— About this exercise —
In the news piece below about Palmer amaranth, in which North Dakota county was the weed first confirmed?

— Document extract —
GRANT COUNTY — A super weed that can devastate corn and soybean crops and is strong enough to stop combines has been confirmed in Grant County.
It’s the sixth North Dakota county that Palmer amaranth has been documented in since the aggressive pigweed species was first confirmed in soybeans in southeastern North Dakota’s McIntosh County a year ago.
The weed can grow as tall as 7 feet and produce hundreds of thousands of seeds. It’s able to resist many herbicides. A heavy Palmer amaranth infestation can cut soybean yields by as much as 79% and corn yields by up to 9%, according to research by Purdue University.
It’s native to the desert regions of the southwestern U.S. and northern Mexico, but it has slowly spread to southeastern and Midwestern states and in recent years has moved into the Upper Midwest.
Even before it did so, the threat from Palmer amaranth was considered so great that North Dakota State University Weed Science officials named it the “weed of the year” in both 2014 and 2015, even though it hadn’t yet been found in the state.
It’s now been confirmed either by NDSU Extension specialists or through laboratory analysis in the counties of McIntosh, Benson, Dickey, Foster, Richland and Grant.
A Grant County farmer who noticed suspect plants contacted his county weed officer, who worked with NDSU Extension to submit samples for DNA analysis to the National Agricultural Genotyping Center in Fargo, where it was confirmed as Palmer amaranth, the state Department of Agriculture said Thursday.
“I strongly encourage agricultural producers to monitor millet plantings for Palmer amaranth, as that may be the likely source of infestation,” Agriculture Commissioner Doug Goehring said.
“With harvest season in full swing, farmers are encouraged to scout fields and clean excess dirt and plant debris off equipment between fields to prevent unintentional spread.”

— Data section —
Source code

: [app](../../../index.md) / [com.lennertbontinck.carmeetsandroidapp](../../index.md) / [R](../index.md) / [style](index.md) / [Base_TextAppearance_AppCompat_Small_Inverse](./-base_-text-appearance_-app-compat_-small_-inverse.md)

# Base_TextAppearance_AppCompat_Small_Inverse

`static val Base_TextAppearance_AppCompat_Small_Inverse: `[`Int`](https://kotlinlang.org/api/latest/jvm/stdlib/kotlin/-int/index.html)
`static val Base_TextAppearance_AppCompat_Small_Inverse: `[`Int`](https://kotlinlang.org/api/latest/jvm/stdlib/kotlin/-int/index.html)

— Result of the exercise —
McIntosh County, in southeastern North Dakota.